As we alluded to before, credit conditions for small companies have become much tighter. NFIB members say the availability of loans and the expected direction of travel for financing are at their worst levels in a decade. However, only 4% of businesses said finance was their largest concern and almost two-thirds of companies said they weren’t looking for a loan anyhow.
All of this sums to a pretty downbeat small business optimism reading. That dovetails with consumer confidence also at multi-decade lows. Households are also most concerned about inflation, particularly for the essentials like food, groceries and petrol. Everyone in America feels miserable, but they keep spending! For economies and markets, it’s the spending that matters most.

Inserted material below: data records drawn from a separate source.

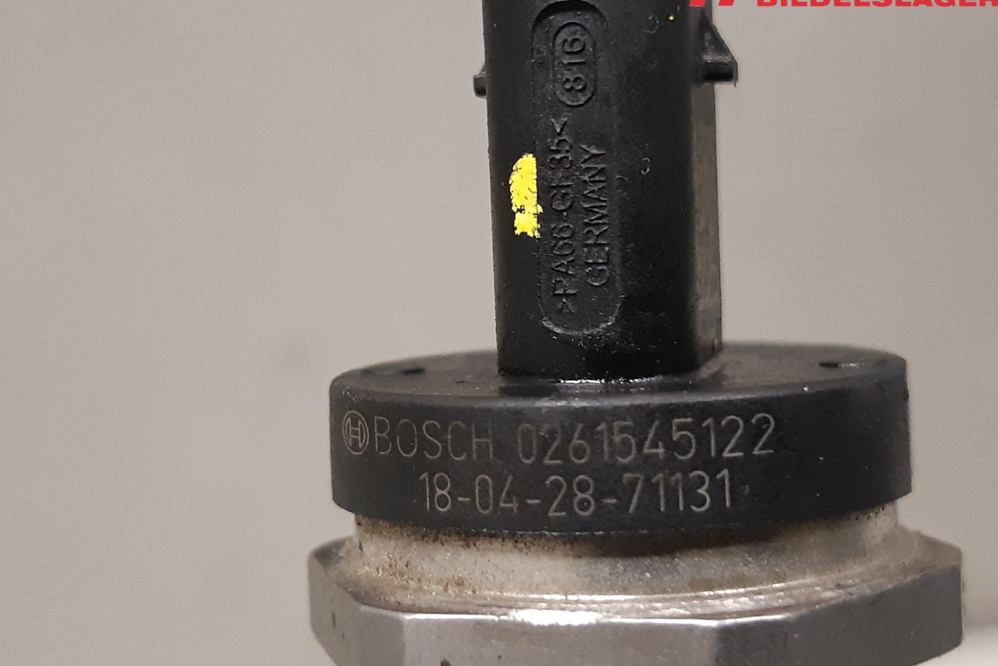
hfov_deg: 65.5
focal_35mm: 28
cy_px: 309
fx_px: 776
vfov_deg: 46.4
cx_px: 482
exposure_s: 1/50
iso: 250
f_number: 1.7
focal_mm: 3.93
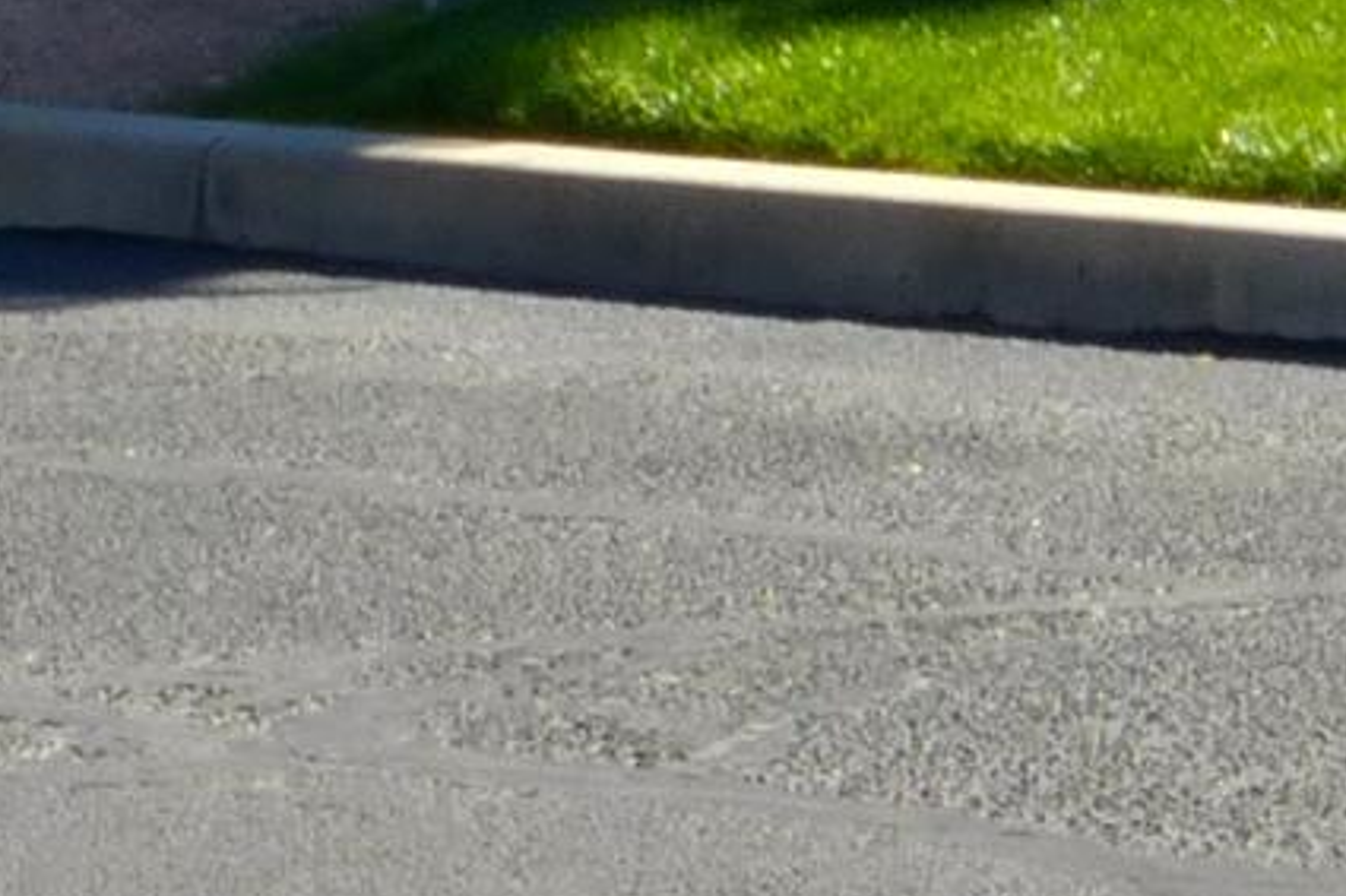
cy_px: -1675
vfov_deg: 1.8
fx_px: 27992
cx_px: -792
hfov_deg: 2.7
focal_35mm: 749
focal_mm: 18.2
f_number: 5.3
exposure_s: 1/250
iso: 100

In the main, banks and their customers look healthy right now. The difficulty is understanding what’s going on beneath the surface and why there’s such a disconnect between the way people say they feel and how they act. If there’s one word that sums up most financial indicators, economic surveys, company executives and people on the street these days it’s ‘uncertainty’. A glib term that contains so much. Most people don’t like change – it’s uncomfortable and usually a little scary. These days, things seem to change at a dizzying pace. Inflation, though, could be especially pertinent here: if you get used to how much things cost and if you know what you earn, you can plan. If in the space of a couple of years, the price of travel doubles, if your rent skyrockets, if the cost of food jumps, if filling your car becomes painful, it leads you to reassess what you are able to afford – which is difficult when you’re unsure how much of a raise you’ll get. It leads you to focus, perhaps, on what you may have to change in the future. That may be why people are feeling glum.